● **Aim of the task**: Scan the records below for the line with "left front paw: (190, 732)" and the line with "left knee: (285, 159)", and retype that range exactly, both ends included, pictures excepted.

_ _ _

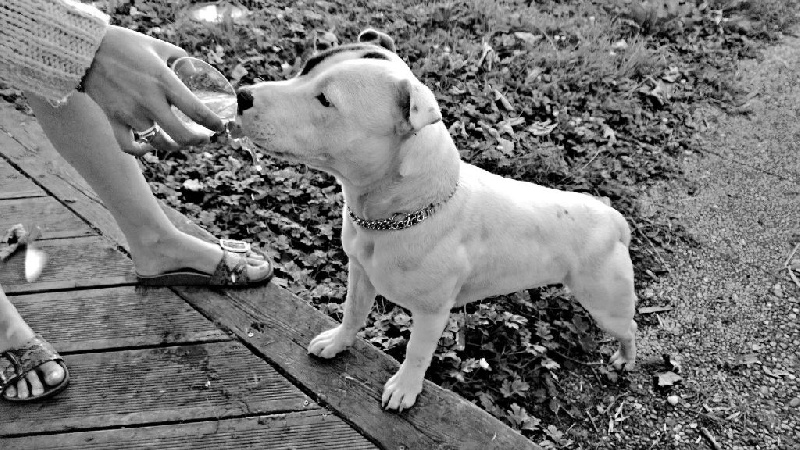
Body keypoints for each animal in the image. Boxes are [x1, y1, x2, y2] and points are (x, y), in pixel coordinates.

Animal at [238, 29, 636, 412]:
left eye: (325, 100)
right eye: (307, 67)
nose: (242, 95)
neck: (404, 212)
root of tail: (614, 219)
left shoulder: (431, 314)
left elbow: (416, 352)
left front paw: (404, 390)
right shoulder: (360, 275)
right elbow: (352, 314)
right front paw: (337, 343)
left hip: (605, 303)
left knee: (628, 328)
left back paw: (624, 360)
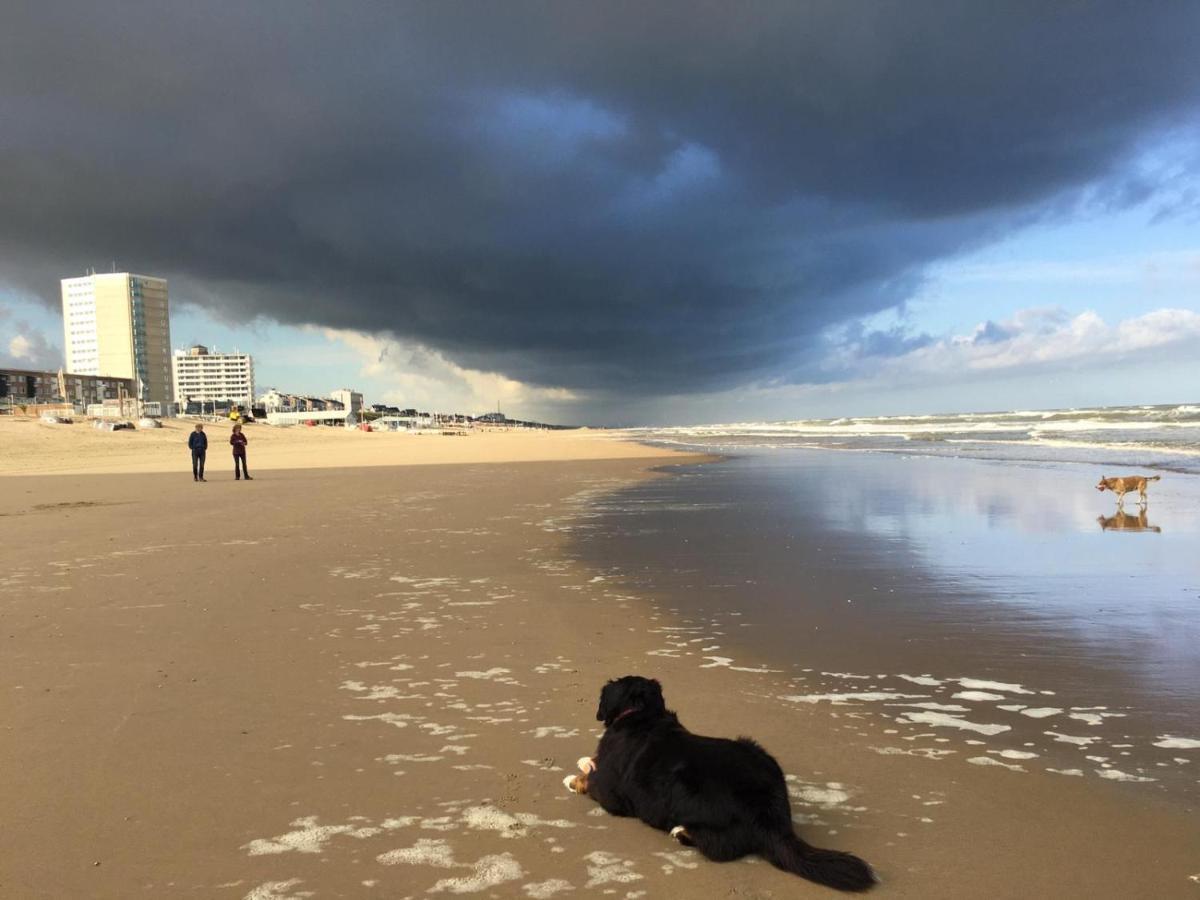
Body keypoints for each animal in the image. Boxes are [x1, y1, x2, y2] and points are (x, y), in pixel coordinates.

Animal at [566, 676, 878, 897]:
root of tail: (770, 807)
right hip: (753, 746)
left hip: (689, 791)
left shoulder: (610, 792)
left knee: (721, 846)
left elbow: (591, 778)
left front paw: (573, 778)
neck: (641, 714)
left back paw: (682, 832)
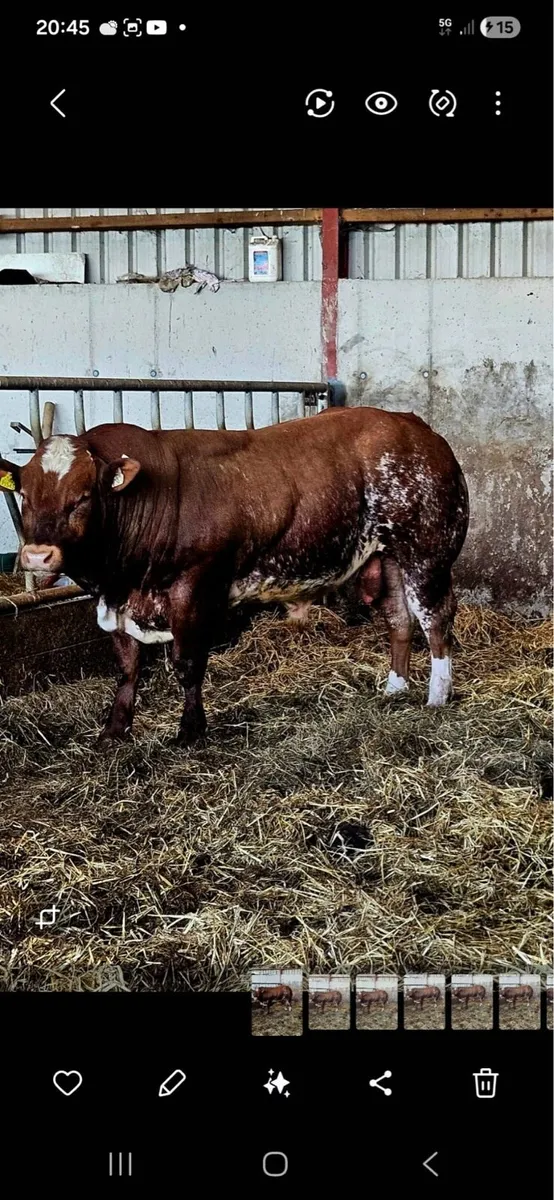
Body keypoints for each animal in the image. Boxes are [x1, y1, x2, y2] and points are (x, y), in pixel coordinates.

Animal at [0, 406, 469, 745]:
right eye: (24, 494)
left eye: (81, 498)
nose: (38, 556)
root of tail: (414, 426)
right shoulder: (117, 600)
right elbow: (128, 666)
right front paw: (114, 731)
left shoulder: (194, 586)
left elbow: (188, 663)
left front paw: (190, 732)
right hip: (388, 556)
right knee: (399, 619)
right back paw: (394, 689)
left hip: (428, 551)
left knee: (435, 621)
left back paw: (437, 697)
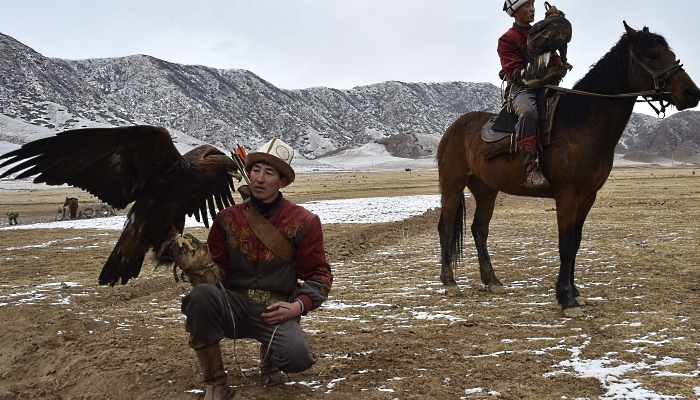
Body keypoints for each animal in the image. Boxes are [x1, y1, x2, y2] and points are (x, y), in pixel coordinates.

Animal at [434, 21, 696, 318]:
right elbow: (566, 243)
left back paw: (493, 281)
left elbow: (576, 242)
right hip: (453, 185)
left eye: (669, 52)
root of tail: (453, 128)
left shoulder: (587, 197)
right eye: (653, 54)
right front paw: (566, 298)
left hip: (486, 189)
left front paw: (575, 291)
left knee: (480, 230)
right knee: (446, 228)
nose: (691, 93)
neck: (581, 126)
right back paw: (450, 283)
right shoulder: (567, 195)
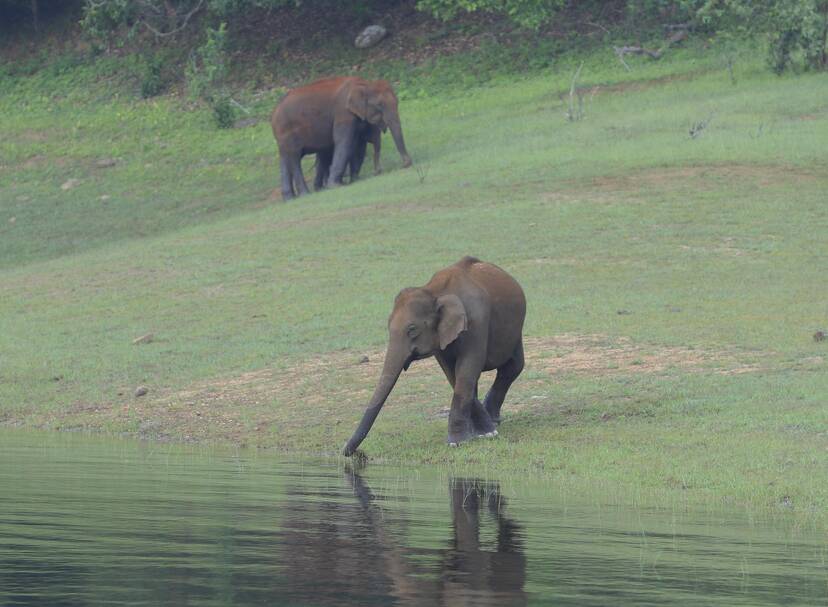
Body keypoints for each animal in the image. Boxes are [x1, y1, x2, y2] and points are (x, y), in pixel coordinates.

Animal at [272, 75, 414, 200]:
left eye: (397, 102)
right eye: (380, 105)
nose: (405, 164)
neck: (364, 84)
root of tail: (273, 114)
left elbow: (359, 145)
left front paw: (355, 180)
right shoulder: (343, 113)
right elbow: (343, 142)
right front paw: (336, 186)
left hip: (282, 138)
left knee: (285, 159)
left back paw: (289, 198)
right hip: (287, 132)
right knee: (294, 158)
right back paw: (305, 194)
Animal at [344, 255, 528, 456]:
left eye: (412, 329)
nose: (350, 453)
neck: (434, 291)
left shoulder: (477, 322)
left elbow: (467, 369)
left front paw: (462, 441)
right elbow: (453, 374)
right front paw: (480, 434)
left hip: (516, 327)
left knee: (513, 366)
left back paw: (494, 420)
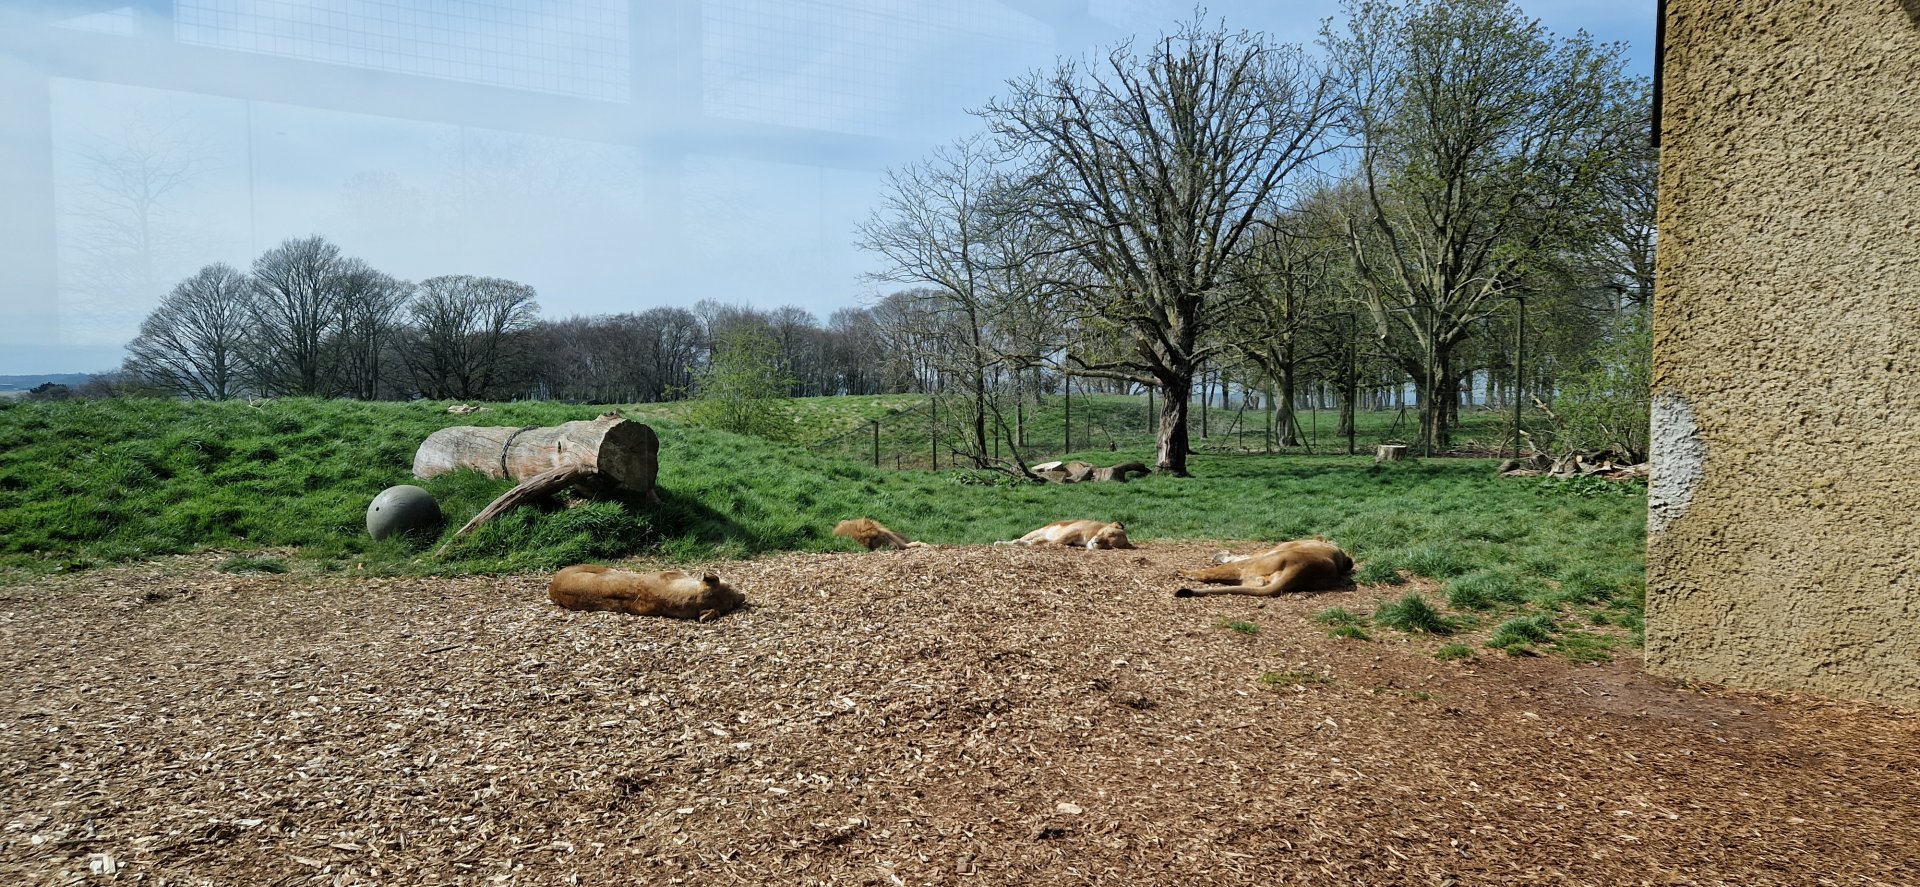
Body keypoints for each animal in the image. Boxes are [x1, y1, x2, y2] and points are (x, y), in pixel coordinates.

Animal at [1172, 538, 1354, 597]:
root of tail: (1301, 570)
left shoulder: (1262, 552)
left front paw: (1221, 555)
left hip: (1257, 562)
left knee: (1209, 574)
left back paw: (1183, 572)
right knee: (1256, 583)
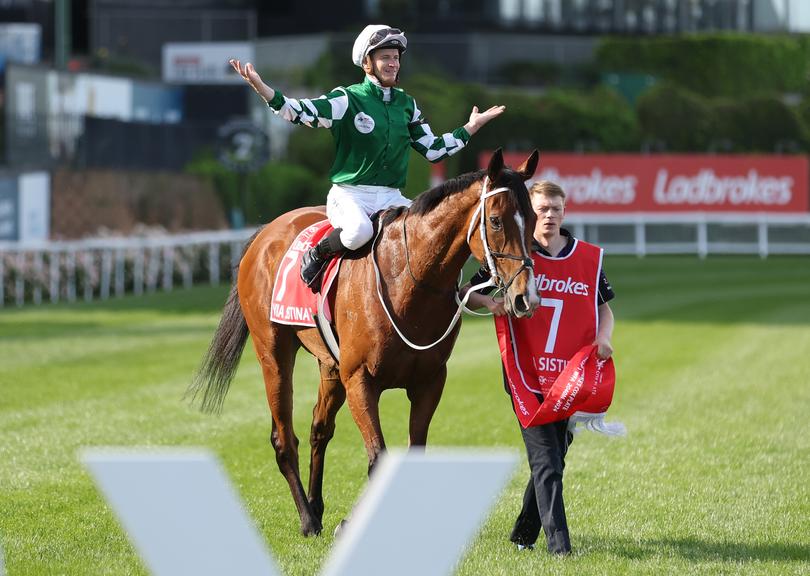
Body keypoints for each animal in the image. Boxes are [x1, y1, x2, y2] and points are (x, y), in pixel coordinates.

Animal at [187, 147, 540, 536]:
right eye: (495, 220)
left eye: (534, 217)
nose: (525, 298)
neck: (409, 279)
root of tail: (268, 230)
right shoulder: (360, 379)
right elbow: (377, 458)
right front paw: (352, 524)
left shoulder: (430, 381)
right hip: (274, 353)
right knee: (283, 438)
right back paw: (308, 519)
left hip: (330, 366)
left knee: (319, 429)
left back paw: (316, 505)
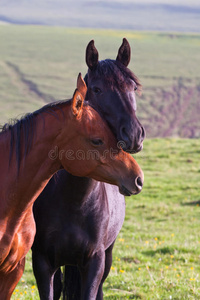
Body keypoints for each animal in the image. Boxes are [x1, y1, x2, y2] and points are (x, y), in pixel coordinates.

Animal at [32, 38, 145, 298]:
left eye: (133, 88)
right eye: (97, 89)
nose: (134, 135)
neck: (74, 201)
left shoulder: (95, 262)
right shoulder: (42, 262)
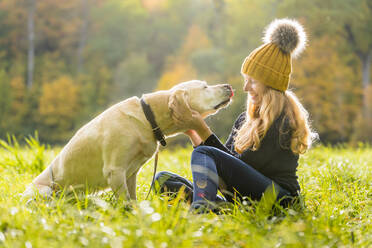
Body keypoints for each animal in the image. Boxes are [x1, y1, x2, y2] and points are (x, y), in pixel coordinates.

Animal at [23, 80, 232, 201]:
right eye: (205, 87)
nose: (228, 86)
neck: (147, 118)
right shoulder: (115, 170)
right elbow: (125, 203)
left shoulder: (131, 173)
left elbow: (132, 200)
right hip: (45, 191)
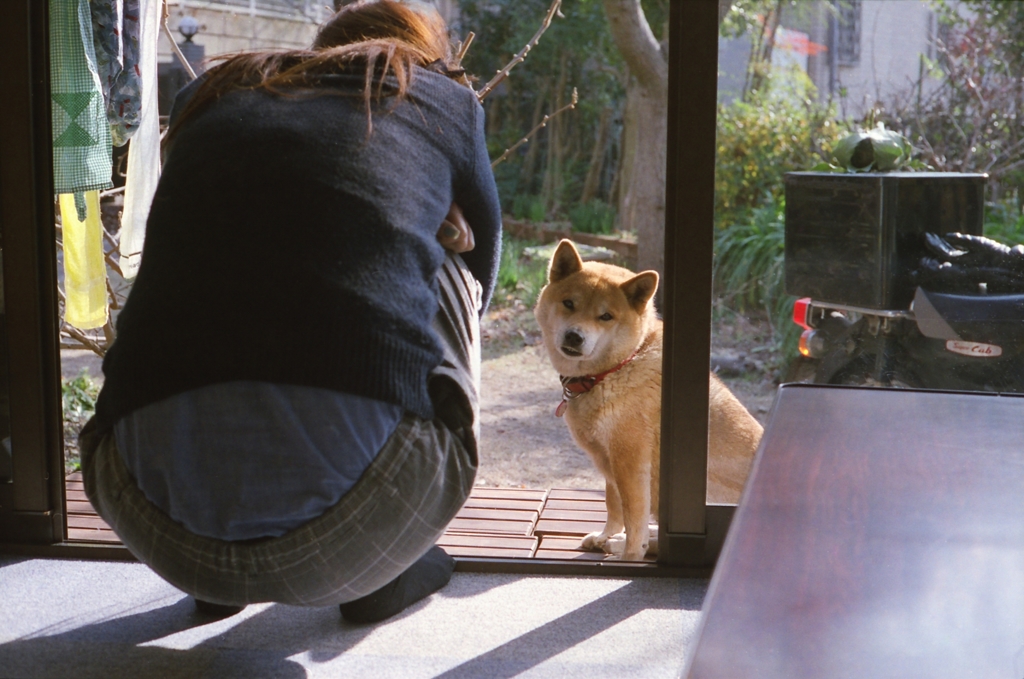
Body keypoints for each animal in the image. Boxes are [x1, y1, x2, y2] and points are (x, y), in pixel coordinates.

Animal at [536, 241, 761, 561]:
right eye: (569, 303)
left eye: (606, 316)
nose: (574, 336)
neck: (619, 366)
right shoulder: (609, 460)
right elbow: (614, 506)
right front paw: (607, 535)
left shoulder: (630, 461)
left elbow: (634, 518)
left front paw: (630, 555)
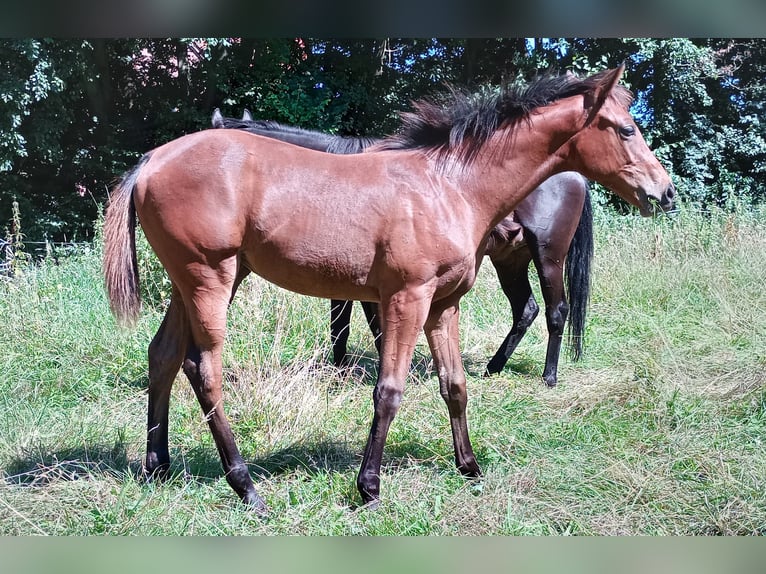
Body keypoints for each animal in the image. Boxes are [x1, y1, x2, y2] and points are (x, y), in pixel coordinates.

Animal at [210, 109, 592, 388]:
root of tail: (574, 174)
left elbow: (358, 326)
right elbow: (346, 325)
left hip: (548, 256)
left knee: (557, 310)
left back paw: (549, 376)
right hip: (509, 261)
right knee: (525, 310)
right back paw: (493, 367)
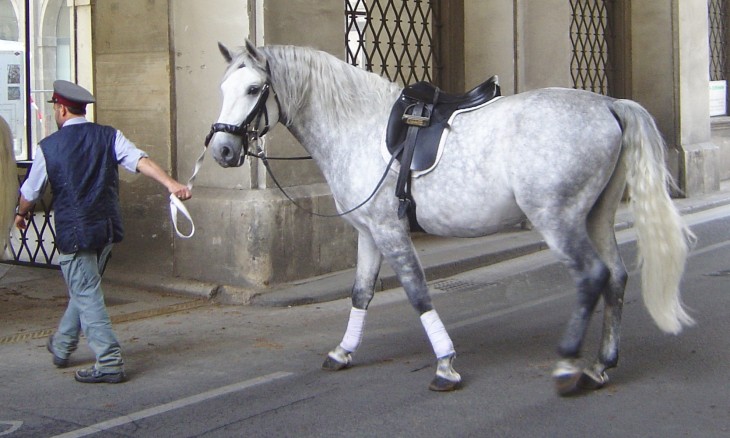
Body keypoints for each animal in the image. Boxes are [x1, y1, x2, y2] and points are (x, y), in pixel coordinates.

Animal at [205, 41, 692, 396]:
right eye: (224, 89)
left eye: (254, 90)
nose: (223, 151)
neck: (357, 125)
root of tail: (609, 104)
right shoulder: (368, 233)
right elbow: (361, 293)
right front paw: (343, 352)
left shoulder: (390, 231)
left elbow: (418, 294)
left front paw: (445, 365)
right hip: (596, 217)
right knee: (616, 277)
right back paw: (601, 364)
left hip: (560, 220)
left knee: (592, 276)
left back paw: (569, 365)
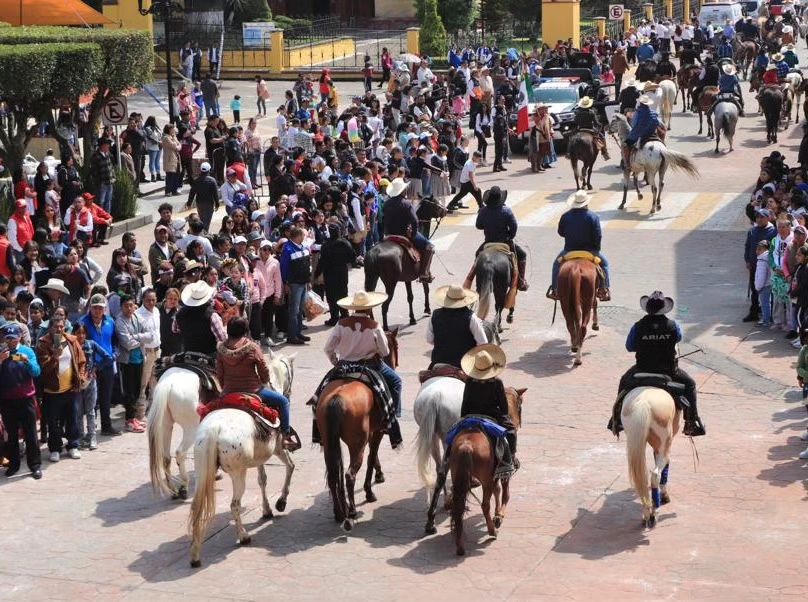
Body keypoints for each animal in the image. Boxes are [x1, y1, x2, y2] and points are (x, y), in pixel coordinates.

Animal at [148, 350, 294, 500]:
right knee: (180, 453)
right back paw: (183, 487)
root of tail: (168, 384)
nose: (288, 394)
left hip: (166, 425)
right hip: (191, 428)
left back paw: (173, 490)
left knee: (165, 458)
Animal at [189, 352, 296, 564]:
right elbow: (290, 467)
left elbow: (262, 480)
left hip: (202, 469)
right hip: (238, 473)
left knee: (196, 506)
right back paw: (243, 536)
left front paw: (267, 510)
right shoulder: (278, 449)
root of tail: (214, 429)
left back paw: (195, 555)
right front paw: (280, 502)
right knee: (234, 505)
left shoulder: (260, 457)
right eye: (291, 372)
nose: (289, 394)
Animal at [314, 330, 400, 528]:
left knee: (333, 476)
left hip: (329, 443)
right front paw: (370, 489)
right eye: (396, 346)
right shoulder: (377, 432)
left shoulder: (373, 432)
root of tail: (336, 398)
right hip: (356, 445)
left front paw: (378, 474)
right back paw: (351, 512)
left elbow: (373, 457)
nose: (395, 363)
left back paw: (339, 513)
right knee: (349, 475)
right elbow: (371, 458)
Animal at [422, 384, 532, 552]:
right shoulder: (502, 473)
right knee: (485, 504)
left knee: (447, 489)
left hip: (455, 470)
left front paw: (497, 514)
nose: (519, 422)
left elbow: (497, 490)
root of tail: (467, 444)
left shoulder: (493, 475)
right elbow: (504, 493)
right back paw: (492, 531)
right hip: (485, 479)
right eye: (520, 404)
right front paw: (499, 516)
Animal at [620, 386, 680, 528]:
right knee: (655, 474)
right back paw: (654, 512)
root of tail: (644, 402)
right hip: (665, 441)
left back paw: (646, 512)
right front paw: (664, 495)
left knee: (641, 473)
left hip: (635, 440)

_ _ _

● **Written solution**:
left front paw: (190, 732)
right hip: (388, 556)
right knee: (399, 619)
right back paw: (394, 689)
left hip: (428, 551)
left knee: (435, 621)
left back paw: (437, 697)
Body keypoints for each animal in the image. Boxes are [x1, y1, x2, y2] and points are (x, y), in pixel coordinates.

Animal at [434, 21, 696, 318]:
right elbow: (566, 243)
left back paw: (493, 281)
left elbow: (576, 242)
right hip: (453, 185)
left eye: (669, 52)
root of tail: (453, 128)
left shoulder: (587, 197)
right eye: (653, 54)
right front paw: (566, 298)
left hip: (486, 189)
left front paw: (575, 291)
left knee: (480, 230)
right knee: (446, 228)
nose: (691, 93)
neck: (581, 126)
right back paw: (450, 283)
right shoulder: (567, 195)
Body keypoints for each animal in the image. Boxes are [x1, y1, x2, y2] and points are (x, y), in pixel coordinates.

Animal at [272, 75, 414, 200]:
left eye: (397, 102)
right eye: (380, 105)
nose: (405, 164)
neck: (364, 84)
root of tail: (273, 114)
left elbow: (359, 145)
left front paw: (355, 180)
right shoulder: (343, 113)
right elbow: (343, 142)
right front paw: (336, 186)
left hip: (282, 138)
left knee: (285, 159)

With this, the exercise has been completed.